Sunday 31 July 2016

Blog Summary

Desma 8: Art, Science & Technology has opened my eyes up to the Third Culture - a bridge between the conventional border between science and art. C.P. Snow's stance on Two Cultures showed me the traditional roles scientists and artists are confined to, and invited me to entertain the possibility that both can be made better through the integration of each other. The unit of Math + Art showed me the underlying logic in art through the artworks of Edwin Abbott's Flatland illustrations, Ron Eglash's African Fractals, and the mathematical manipulations behind music synthesis. Robotics + Art expanded my knowledge about the art world's concern with Artificial Intelligence, and walked me through a brief history of the evolution of robotics from Turing Machines to Neural Networks. MedTech + Art helped me realize the artistic opportunities that lie within medical imaging techniques, while BioTech + Art introduced me to the creativity that empowered genome research, as well as the issue of bioethics with regards to artistic productions. Neuroscience + Art opened my eyes to the philosophical and psychological interpretations of the brain, and allowed me to further investigate the technology of artificial neural networks - a statistical algorithmic model modeled after the neural networks of rats. NanoTech + Art taught me the history of nanotechnology and materials engineering, the technological possibilities that it enabled, as well as fascinating NanoArt creations that contributed to my knowledge of the Third Culture.
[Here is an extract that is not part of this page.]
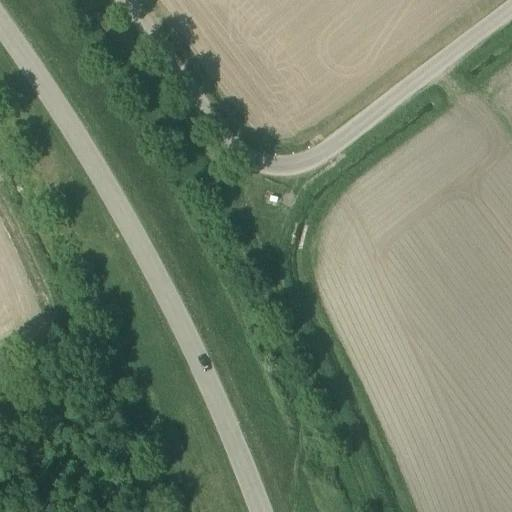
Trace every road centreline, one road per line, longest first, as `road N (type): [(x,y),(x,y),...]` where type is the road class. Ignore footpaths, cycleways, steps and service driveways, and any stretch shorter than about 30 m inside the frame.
road 1 (unclassified): [(257,511),(136,237),(0,25)]
road 2 (unclassified): [(125,0),(247,143),(269,161),(291,165),(317,156),(511,6)]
Finally,  Space + Art ended the course on a galactic scale - the variations of artistic endeavors by artists and scientists on the topic of space demonstrated the limitlessness of human creation. 

For my final paper, I decided to write about artificial neural networks and the artistic genre of generative art, because it collided with my interest in artificial intelligence and offers great insight into the notion of the Third Culture.